At Surescreen, the main thing we are trying to do is develop new tests for diseases beyond COVID-19, improve the sensitivity of tests so we are able to detect diseases better or earlier, and essentially increase the range of things we are able to accomplish using LFDs. My role as a Research and Development Scientist is to produce the tests themselves – all the way from doing the background chemistry and physics, through to spraying chemicals onto the strips of paper that are then packaged up within the plastic testing cassettes.
The first stage of research and development is disease targeting, which means choosing a disease with a suitable medical and business case for detection. At this point, we would be consulting and collaborating with colleagues from other medical fields – the NHS, academics, consultants and so on – to identify diseases that would benefit most from a rapid test. Those would potentially be diseases for which you need to get results quickly so that you can come up with a good treatment plan straight away, but where current testing takes a long time. Alternatively, we might be looking at diseases for which you might face regular screening once you hit a certain age category that puts you at greater risk.

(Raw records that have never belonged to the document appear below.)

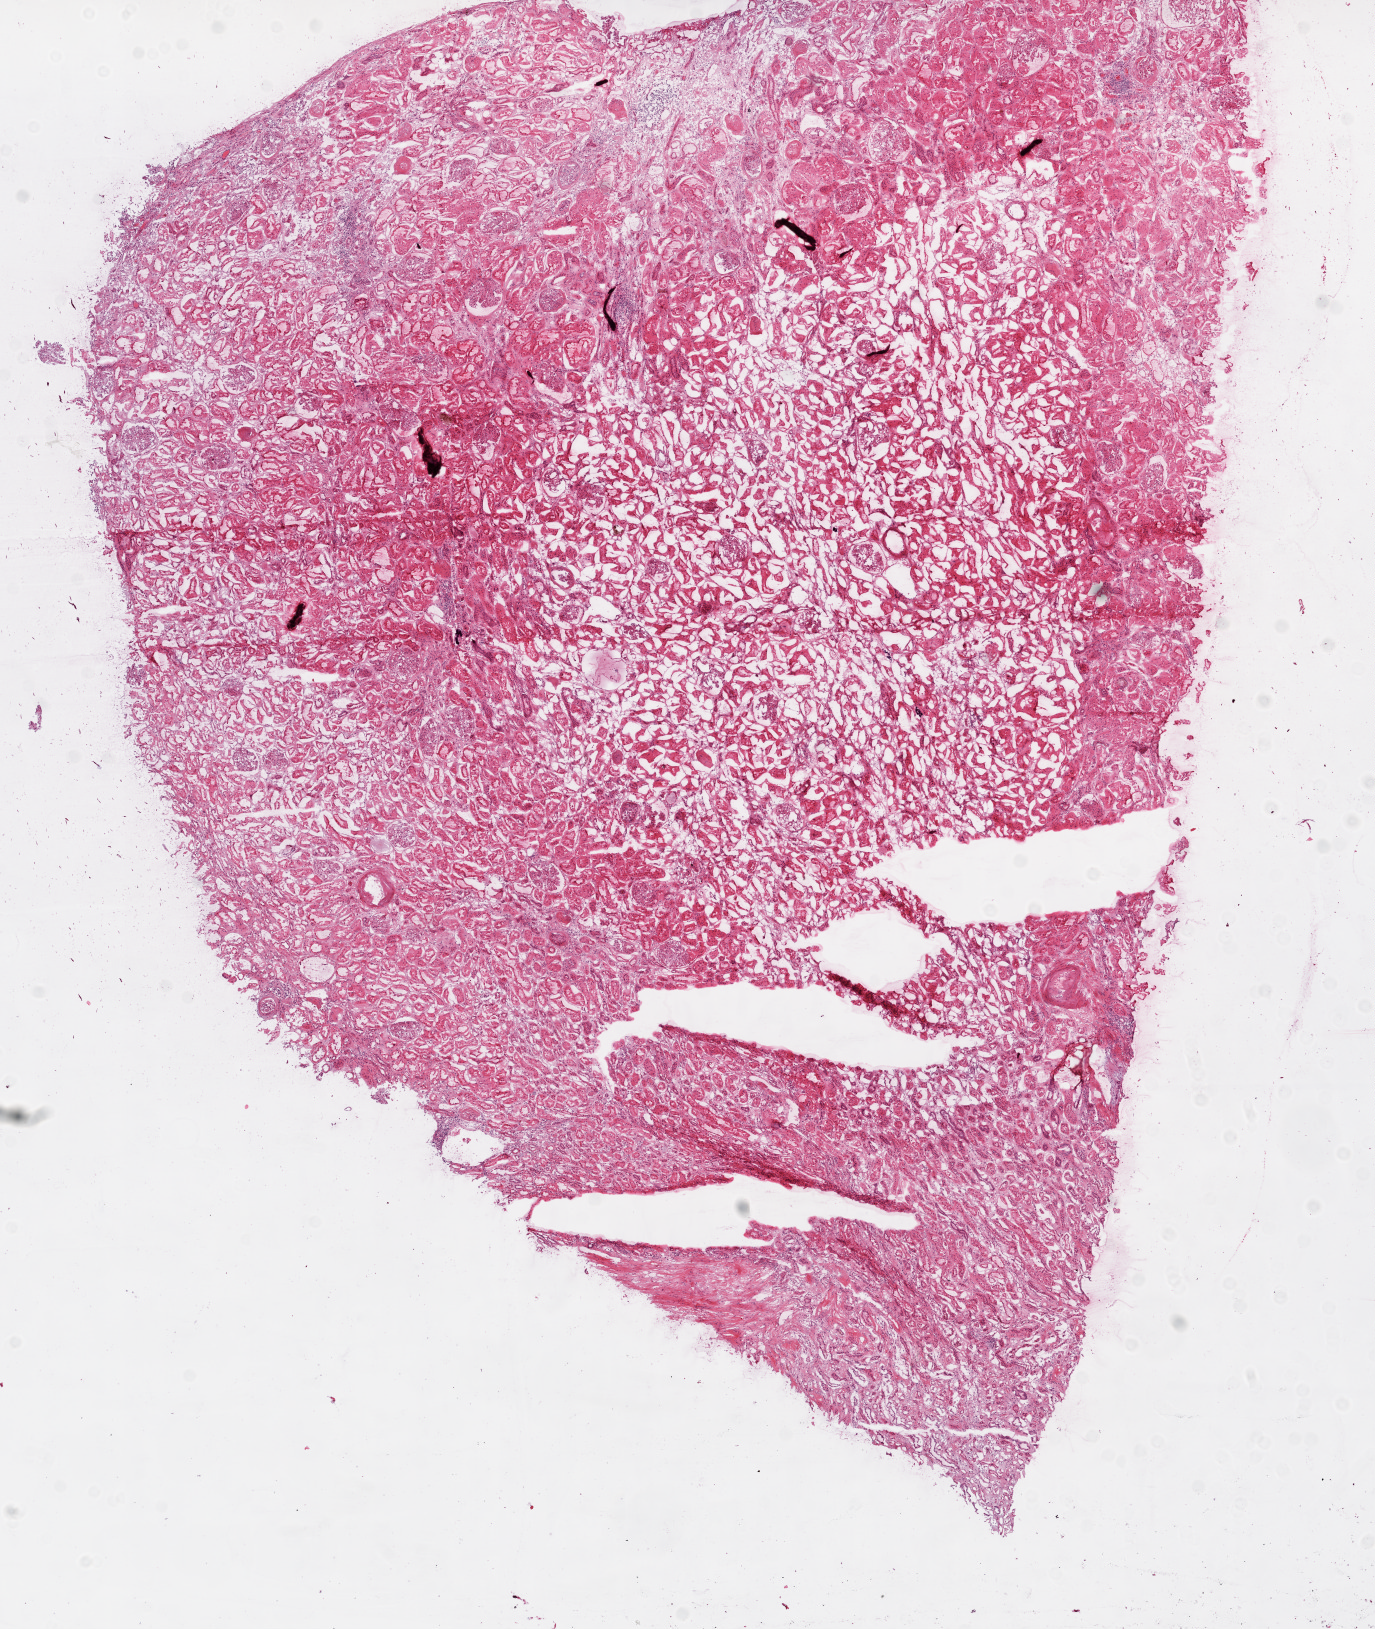
H&E whole-slide image — a low-resolution overview of the entire scanned area, about 11.0 x 13.1 mm; frozen section; kidney, solid tissue normal (non-tumour tissue) sample. Female, age 66 years at initial diagnosis.
This section: solid tissue normal sample (biorepository sample class). Patient diagnosis: Clear cell adenocarcinoma, NOS.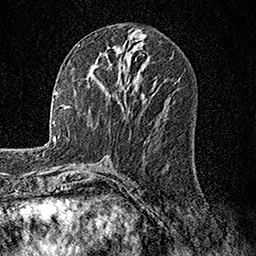
Breast MRI, one axial slice. Position 67 of 158 along the scan axis. Cropped to one breast. Dynamic contrast-enhanced series, time point 2 of 7 at this slice position (early post-contrast). 1.5 T. TE 3.5 ms, TR 7.2 ms. 1 mm slice thickness. 256 × 256 image matrix, field of view 165 × 165 mm. Female patient.
Annotated regions visible in this slice (semi-automatic segmentation, software-assisted and operator-edited):
- enhancing-tissue mask used for the functional tumour volume (all voxels passing the contrast-enhancement thresholds inside the analysis volume; usually the tumour): bounding box (x1, y1, x2, y2) in pixels: (105, 81, 128, 109)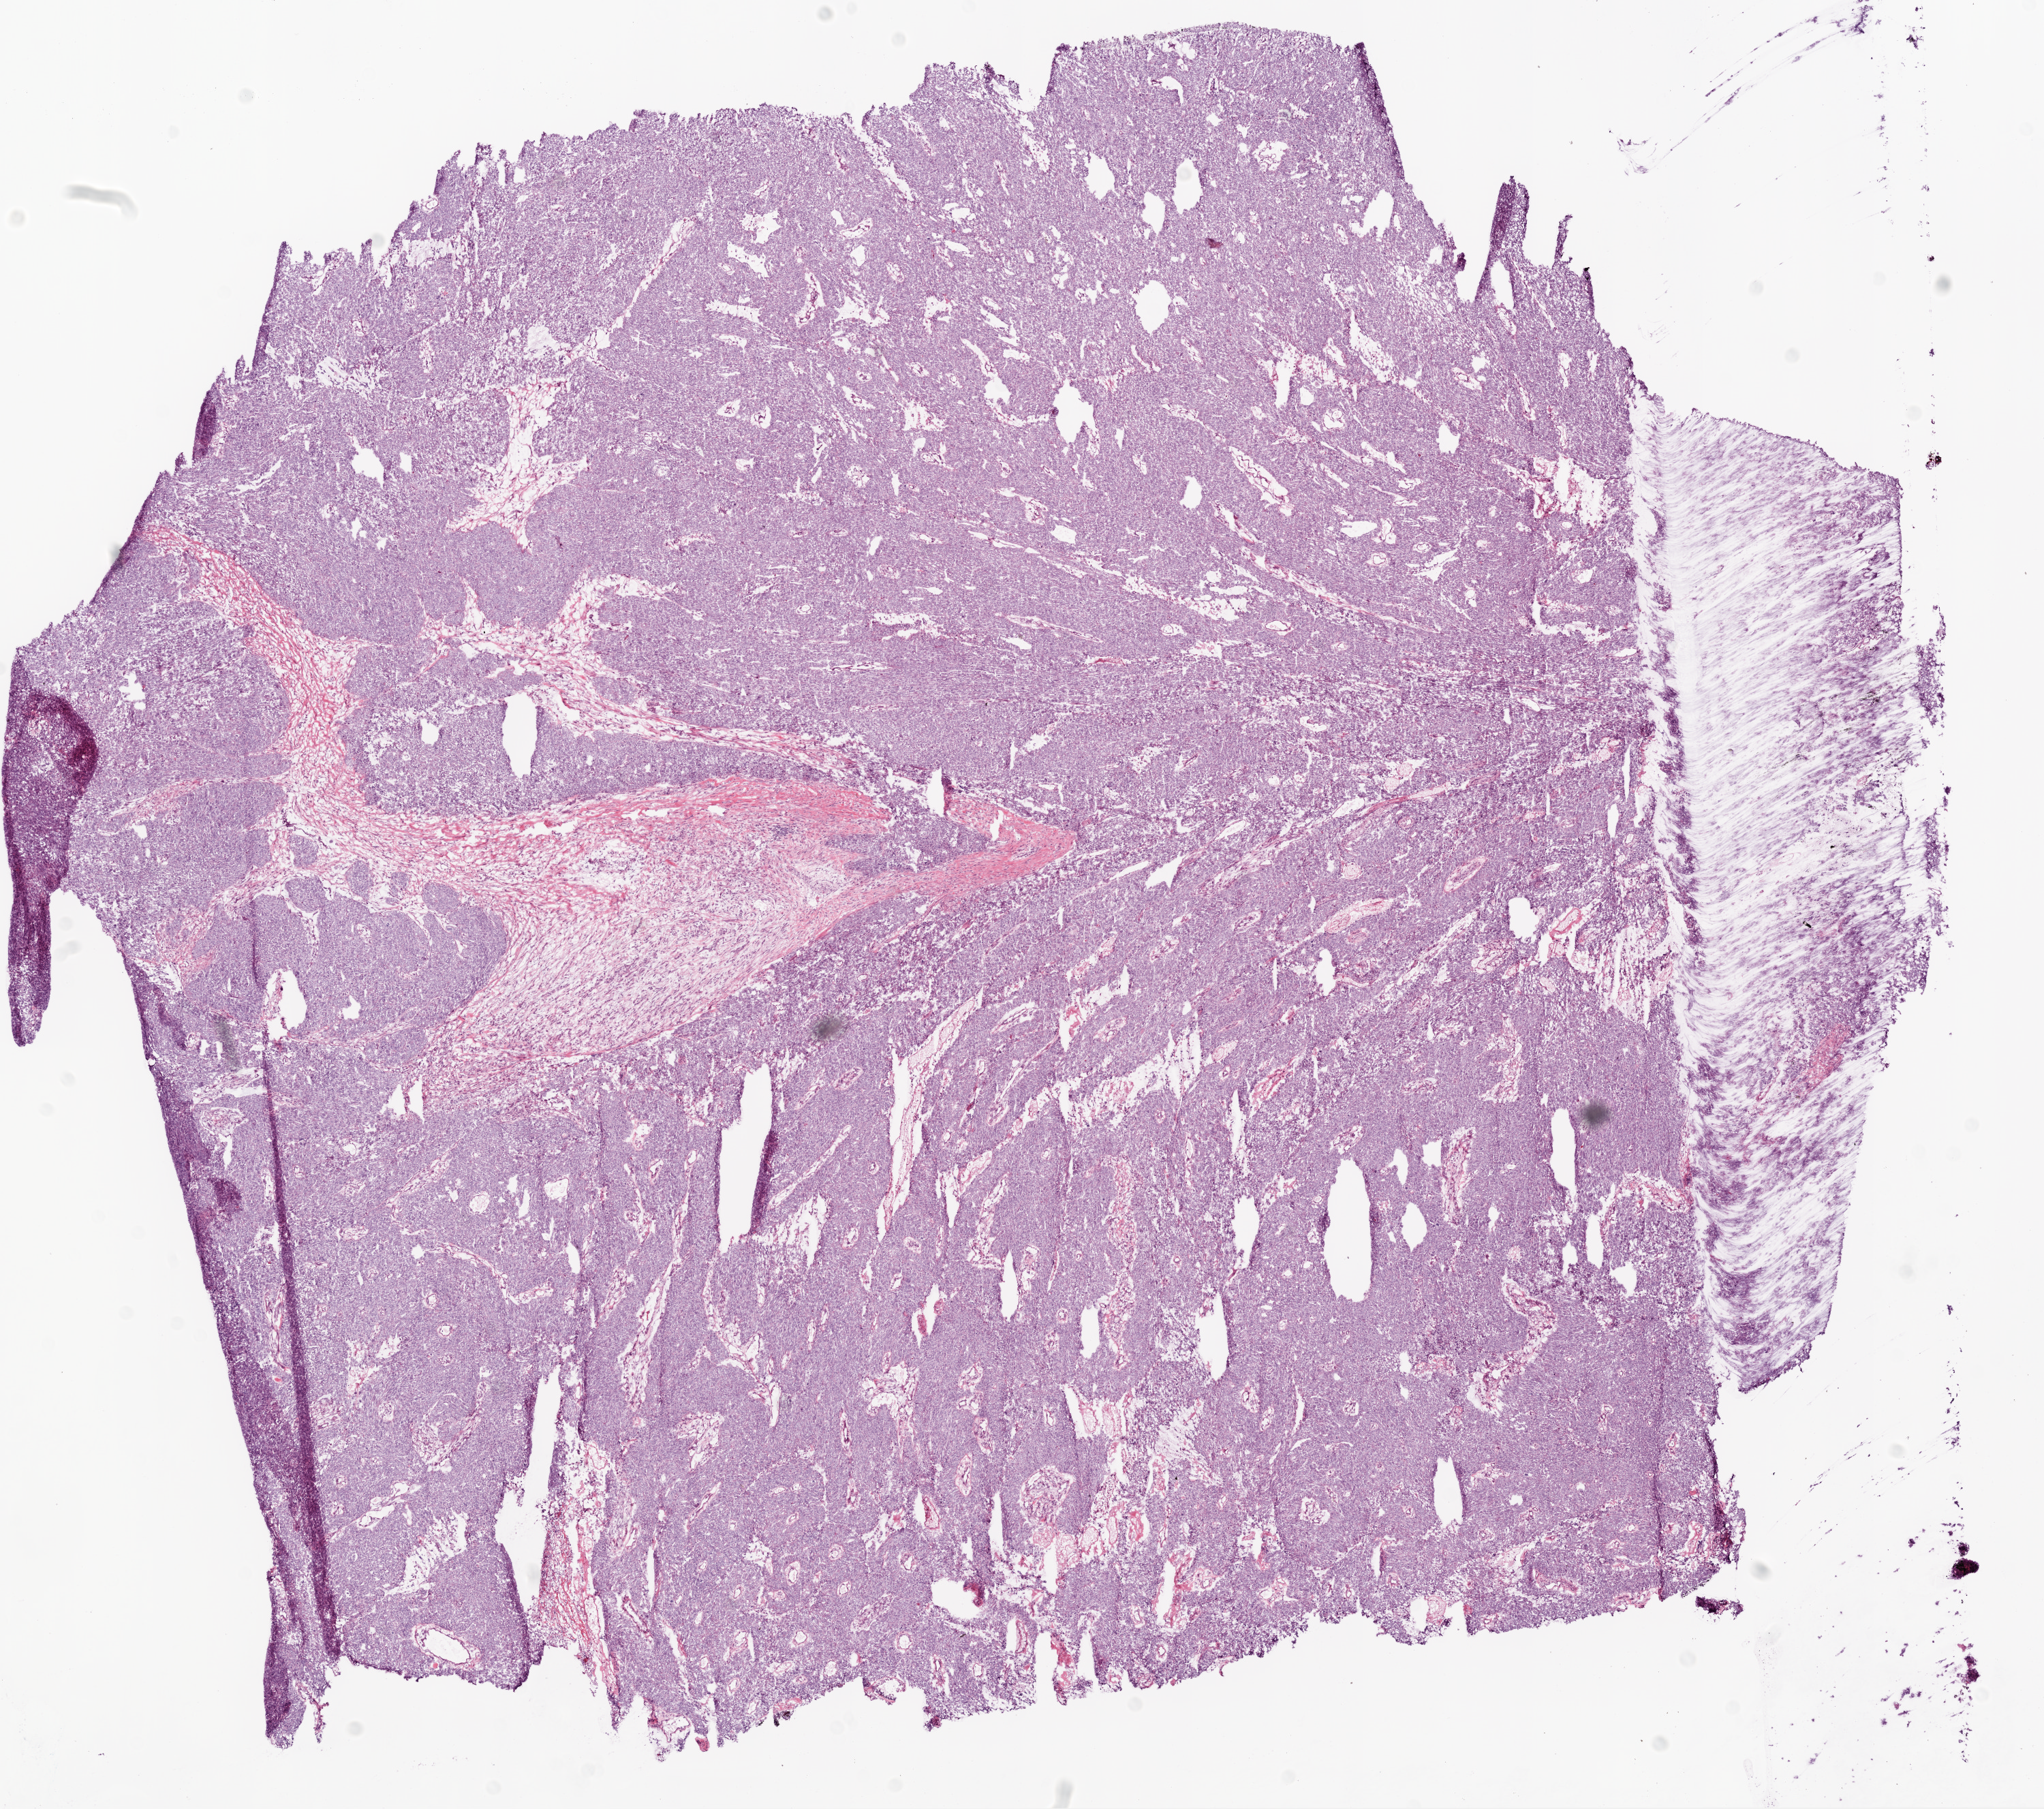
Digitized H&E-stained tissue section (whole slide), shown as a low-resolution overview of the whole scanned area (about 12.0 x 10.7 mm), frozen section from the bottom of the tissue portion, sample: primary tumour, ovary. Female, age 57 years at initial diagnosis. Histologic grade: G3 (poorly differentiated). Composition of this section per pathologist review: tumour cells 94%, tumour nuclei 95%, normal cells 0%, stromal cells 10%, necrosis 1%.
FIGO stage: IIIC. Diagnosis: Serous cystadenocarcinoma, NOS.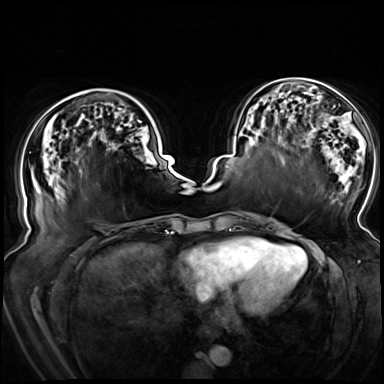
Breast MRI (dynamic contrast-enhanced), one axial slice; slice 29 of 72 in the series (ordered by position); dynamic contrast-enhanced series, time point 2 of 8 at this slice position (early post-contrast); 3 T; TE 1.3 ms, TR 4.3 ms; 2.5 mm slice thickness; 384 × 384 image matrix, field of view 380 × 380 mm. Female patient.
Outlined on this slice (semi-automatic segmentation, software-assisted and operator-edited):
- enhancing-tissue mask used for the functional tumour volume (all voxels passing the contrast-enhancement thresholds inside the analysis volume; usually the tumour): bounding box <65,96,142,122> (left, top, right, bottom; pixels)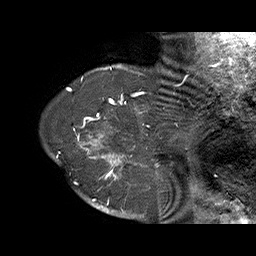
Breast MRI (dynamic contrast-enhanced), one sagittal slice. Position 59 of 70 along the scan axis. Dynamic contrast-enhanced series, time point 2 of 6 at this slice position (early post-contrast). 1.5 T. TE 4.5 ms, TR 32.4 ms. 3 mm slice thickness. 256 × 256 image matrix. Female patient. From the clinical record (not read from this slice): setting: breast cancer imaged before/during neoadjuvant chemotherapy; receptor status: HR-positive, HER2-negative.
Outlined on this slice (semi-automatic segmentation, software-assisted and operator-edited):
- analysis volume of interest (the breast-tissue region the enhancement analysis was run in; not a lesion): bounding box <71,128,159,202> (left, top, right, bottom; pixels)
- tumour enhancement mask (voxels above the 100 % enhancement threshold inside the analysis volume of interest): <73,128,159,202>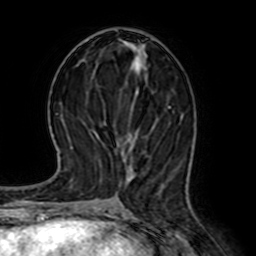
Breast MRI (dynamic contrast-enhanced), one axial slice. Slice 28 of 64 in the series (ordered by position). Cropped to one breast. Dynamic contrast-enhanced series, time point 2 of 7 at this slice position (early post-contrast). 1.5 T. TE 2.6 ms, TR 5.2 ms. 2.5 mm slice thickness. 256 × 256 image matrix, field of view 155 × 155 mm. Female patient.
Annotated regions visible in this slice (semi-automatically segmented with operator editing):
- enhancing-tissue mask used for the functional tumour volume (all voxels passing the contrast-enhancement thresholds inside the analysis volume; usually the tumour): bounding box <134,59,171,192> (left, top, right, bottom; pixels)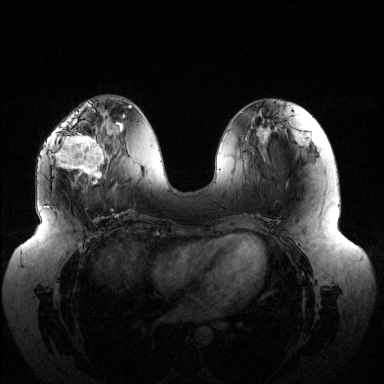
Breast MRI (dynamic contrast-enhanced), one axial slice. Position 51 of 144 along the scan axis. Dynamic contrast-enhanced series, time point 2 of 6 at this slice position (early post-contrast). 1.5 T. TE 1.5 ms, TR 4.6 ms. 1.2 mm slice thickness. 384 × 384 image matrix, field of view 430 × 430 mm. Female patient.
Annotated regions visible in this slice (semi-automatic segmentation, software-assisted and operator-edited):
- enhancing-tissue mask used for the functional tumour volume (all voxels passing the contrast-enhancement thresholds inside the analysis volume; usually the tumour): bounding box (x1, y1, x2, y2) in pixels: (54, 122, 105, 183)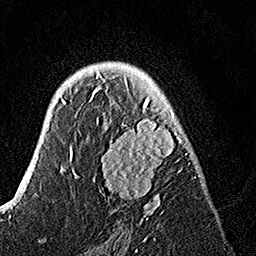
Breast MRI, one axial slice; slice 91 of 160 in the series (ordered by position); cropped to one breast; dynamic contrast-enhanced series, time point 2 of 7 at this slice position (early post-contrast); 1.5 T; TE 3.5 ms, TR 7.2 ms; 1 mm slice thickness; 256 × 256 image matrix. Female patient.
Structures marked on this image (semi-automatic segmentation, software-assisted and operator-edited):
- enhancing-tissue mask used for the functional tumour volume (all voxels passing the contrast-enhancement thresholds inside the analysis volume; usually the tumour): bounding box <88,74,195,224> (left, top, right, bottom; pixels)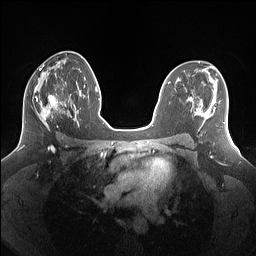
Breast MRI (dynamic contrast-enhanced), one axial slice; dynamic contrast-enhanced series, time point 2 of 7 at this slice position (early post-contrast); 1.5 T; TE 1.4 ms, TR 5 ms; 1.25 mm slice thickness; 256 × 256 image matrix, field of view 340 × 340 mm. Female patient.
Structures marked on this image (semi-automatic segmentation, software-assisted and operator-edited):
- enhancing-tissue mask used for the functional tumour volume (all voxels passing the contrast-enhancement thresholds inside the analysis volume; usually the tumour): box from (x=25, y=84) to (x=69, y=131) px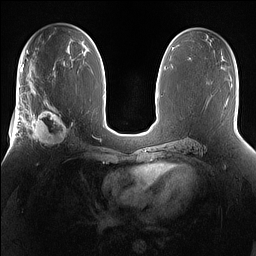
Breast MRI (dynamic contrast-enhanced), one axial slice. Position 84 of 160 along the scan axis. Dynamic contrast-enhanced series, time point 2 of 7 at this slice position (early post-contrast). 1.5 T. TE 1.4 ms, TR 5 ms. 1.2 mm slice thickness. 256 × 256 image matrix, field of view 360 × 360 mm. Female patient.
Annotated regions visible in this slice (semi-automatically segmented with operator editing):
- enhancing-tissue mask used for the functional tumour volume (all voxels passing the contrast-enhancement thresholds inside the analysis volume; usually the tumour): bounding box (x1, y1, x2, y2) in pixels: (25, 101, 73, 148)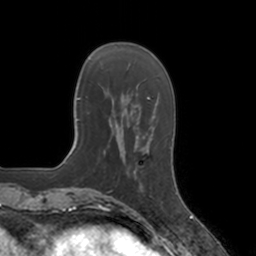
Breast MRI, one axial slice. Slice 38 of 160 in the series (ordered by position). Cropped to one breast. Dynamic contrast-enhanced series, time point 2 of 7 at this slice position (early post-contrast). 3 T. TE 1.8 ms, TR 4 ms. 1 mm slice thickness. 256 × 256 image matrix. Female patient.
Annotated regions visible in this slice (semi-automatic segmentation, software-assisted and operator-edited):
- enhancing-tissue mask used for the functional tumour volume (all voxels passing the contrast-enhancement thresholds inside the analysis volume; usually the tumour): box from (x=128, y=168) to (x=152, y=197) px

Any disease that creates a high input of tests and large workload for testing labs is a potential area of interest that could benefit from people taking rapid tests at home.
Once we’ve identified a target disease, the next stage is to obtain the antibodies that we use to develop the LFDs. In the most basic sense, an antibody is effectively a small grabber that your body produces as part of an immune response, and it will specifically bind onto another molecule – in this case a virus, bacteria, protein or similar. We spray these antibodies onto the ‘test’ line of the LFD, so that as the sample liquid flows past they will ‘grab’ onto the virus (if present). At the same time, there are also some very small bits of gold – the nanoparticles that I make – which have a corresponding antibody on them that ‘grabs’ onto the virus. The gold is coloured bright red, so if the virus is present, the gold antibody then sticks to the ‘test’ line along with the virus – giving the bright red line that indicates you have tested positive. If the virus isn’t present, the gold flows past so that there is no colour sticking to the test line – a negative result.
One of the biggest challenges during the R&D stage is achieving the correct level of specificity. Success depends on your antibody being able to pick out one – and only one – marker. Taking the COVID test as an example, you need to be extremely sure it’s only detecting COVID, and not also colds and flu. This means that whenever we pick a new target, we need reliable antibodies in order to make sure that the test we make is incredibly specific to the one marker that we’re looking for. Once we have achieved the desired level of specificity, it is then absolutely vital to test and validate our product before sending anything out, to ensure that we are achieving our goal of providing an accurate diagnosis.